(Page excerpt):
Dave Foley, the ’90s star of “NewsRadio” and “The Kids in the Hall,” reinvents himself yet again —this time with his stand-up routine. He’ll talk funny stuff tomorrow for “Wits.”

What: MPR’s “Wits” with Dave Foley and Mike Doughty

When: 8 p.m., Friday

Where: Fitzgerald Theater, 10 E. Exchange St., St. Paul

Cost: SOLD OUT

 

One skit from the first season   of the late 1980s sketch-comedy show “The Kids in the Hall” tells the story of Jesus’s crucifixion in the style of Dr. Seuss. Dave Foley, dressed in a red and white top hat and a cartoonish suit, reads from “The Dr. Seuss Bible” with the wide eyes of a Sunday school teacher.

Foley, who co-founded the influential cult-comedy troupe and television show in 1984, will take part in Minnesota Public Radio’s live program “Wits,” a series that pairs musicians and entertainers.

“The Kids in the Hall” broke television ground. Tackling subcultures like Generation X-ers with surreal comedy, the show’s influence extends from “Mr. Show with Bob and David” to contemporary sketch comedy like “Portlandia” and “The Whitest Kids U’Know.” But the show initially struggled to stay on the air due to battles with networks.

“The impediment to doing anything unique has been TV itself,” Foley said. “You’ve got it pretty squarely right there in the hands of the people that run television.”

A descendent of “Monty Python’s Flying Circus,” “The Kids in the Hall” skewered historical and social issues rather than parodying popular icons in the vein of “Saturday Night Live.” “The Kids in the Hall” never shied away from tackling issues deemed controversial for television at the time and was a show executive producer Lorne Michaels constantly fought to keep alive.

 “I think we were canceled in the middle of our first season, at the end of our first season, at the beginning of our second season, at the end of the second season — we were pretty much constantly being canceled,” Foley said.

Foley also knew when to explore new territory — he quit after the series’s fifth season, worried the material would start to ask, “What can we do to shock America this week?”

Instead of reiterating the same material, Foley said he still prides inventiveness even after he and the rest of the kids grew up.

Data entries:

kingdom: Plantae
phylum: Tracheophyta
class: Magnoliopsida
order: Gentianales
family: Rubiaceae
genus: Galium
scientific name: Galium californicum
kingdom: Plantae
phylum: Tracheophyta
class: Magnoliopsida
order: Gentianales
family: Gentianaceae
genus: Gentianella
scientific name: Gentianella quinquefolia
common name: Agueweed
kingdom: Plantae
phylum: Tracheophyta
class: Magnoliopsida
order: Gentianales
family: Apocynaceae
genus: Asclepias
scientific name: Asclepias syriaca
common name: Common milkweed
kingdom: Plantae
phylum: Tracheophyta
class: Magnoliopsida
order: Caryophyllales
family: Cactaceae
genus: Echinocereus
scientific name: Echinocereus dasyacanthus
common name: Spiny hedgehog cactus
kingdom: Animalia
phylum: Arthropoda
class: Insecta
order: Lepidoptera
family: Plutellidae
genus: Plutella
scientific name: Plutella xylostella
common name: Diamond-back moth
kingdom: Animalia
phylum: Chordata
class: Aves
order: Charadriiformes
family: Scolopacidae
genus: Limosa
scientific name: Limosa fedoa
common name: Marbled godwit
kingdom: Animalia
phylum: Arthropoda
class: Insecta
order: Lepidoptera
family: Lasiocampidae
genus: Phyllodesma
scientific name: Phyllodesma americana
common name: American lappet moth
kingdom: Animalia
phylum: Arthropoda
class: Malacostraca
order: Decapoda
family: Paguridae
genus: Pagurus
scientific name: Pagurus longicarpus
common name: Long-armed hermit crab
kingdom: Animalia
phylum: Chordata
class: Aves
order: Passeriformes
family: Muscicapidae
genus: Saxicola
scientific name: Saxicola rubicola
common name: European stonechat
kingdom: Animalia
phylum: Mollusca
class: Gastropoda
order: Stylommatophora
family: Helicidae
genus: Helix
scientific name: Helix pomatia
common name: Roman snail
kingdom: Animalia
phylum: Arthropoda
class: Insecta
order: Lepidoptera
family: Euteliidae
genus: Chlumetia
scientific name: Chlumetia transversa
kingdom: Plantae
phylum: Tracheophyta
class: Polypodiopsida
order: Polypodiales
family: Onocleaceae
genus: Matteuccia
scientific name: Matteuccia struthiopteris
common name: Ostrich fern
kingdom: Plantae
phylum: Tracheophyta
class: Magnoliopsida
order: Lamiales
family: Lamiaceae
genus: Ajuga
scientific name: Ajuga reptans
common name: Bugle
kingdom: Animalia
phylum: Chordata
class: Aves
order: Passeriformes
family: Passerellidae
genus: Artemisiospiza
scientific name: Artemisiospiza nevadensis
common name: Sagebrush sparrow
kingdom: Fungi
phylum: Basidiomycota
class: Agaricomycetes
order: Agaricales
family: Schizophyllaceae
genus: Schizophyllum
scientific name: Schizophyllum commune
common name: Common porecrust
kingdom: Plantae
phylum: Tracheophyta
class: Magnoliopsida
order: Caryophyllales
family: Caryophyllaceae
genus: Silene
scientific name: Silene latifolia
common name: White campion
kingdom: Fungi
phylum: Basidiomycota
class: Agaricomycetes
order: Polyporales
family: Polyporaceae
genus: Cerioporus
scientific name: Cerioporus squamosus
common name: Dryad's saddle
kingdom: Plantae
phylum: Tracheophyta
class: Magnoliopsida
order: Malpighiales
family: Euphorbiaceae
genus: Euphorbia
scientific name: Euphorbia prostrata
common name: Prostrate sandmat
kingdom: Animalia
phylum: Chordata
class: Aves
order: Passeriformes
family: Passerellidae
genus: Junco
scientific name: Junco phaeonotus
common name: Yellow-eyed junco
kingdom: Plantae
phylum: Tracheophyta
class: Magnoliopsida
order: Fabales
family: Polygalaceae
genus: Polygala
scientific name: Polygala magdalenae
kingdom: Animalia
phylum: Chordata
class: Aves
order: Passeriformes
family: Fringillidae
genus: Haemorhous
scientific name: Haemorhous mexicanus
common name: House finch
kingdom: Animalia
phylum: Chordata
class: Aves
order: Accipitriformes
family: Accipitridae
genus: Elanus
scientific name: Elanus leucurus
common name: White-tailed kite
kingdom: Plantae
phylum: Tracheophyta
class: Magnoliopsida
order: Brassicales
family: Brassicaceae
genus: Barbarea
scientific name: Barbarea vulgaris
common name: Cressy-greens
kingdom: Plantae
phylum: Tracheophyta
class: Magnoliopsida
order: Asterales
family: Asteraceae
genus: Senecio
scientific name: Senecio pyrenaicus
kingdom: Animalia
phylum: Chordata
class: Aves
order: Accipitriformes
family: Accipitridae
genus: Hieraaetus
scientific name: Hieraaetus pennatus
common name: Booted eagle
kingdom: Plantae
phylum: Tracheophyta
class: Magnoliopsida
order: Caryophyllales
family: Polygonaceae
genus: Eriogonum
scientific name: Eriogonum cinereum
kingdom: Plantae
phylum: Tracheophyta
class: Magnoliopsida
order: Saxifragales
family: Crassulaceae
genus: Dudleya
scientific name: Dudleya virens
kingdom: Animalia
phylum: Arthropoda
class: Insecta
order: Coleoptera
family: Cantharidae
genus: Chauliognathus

(Task prompt):
Answer these questions using the article about Dave Foley.
1. At which theater is the "Wits" program with Dave Foley held?
2. In what year did Foley co-found "The Kids in the Hall"?
3. After which season of the series did Foley quit?

(Solution to the problem):
1. The Fitzgerald Theater, 10 E. Exchange St., St. Paul.
2. 1984.
3. The fifth season.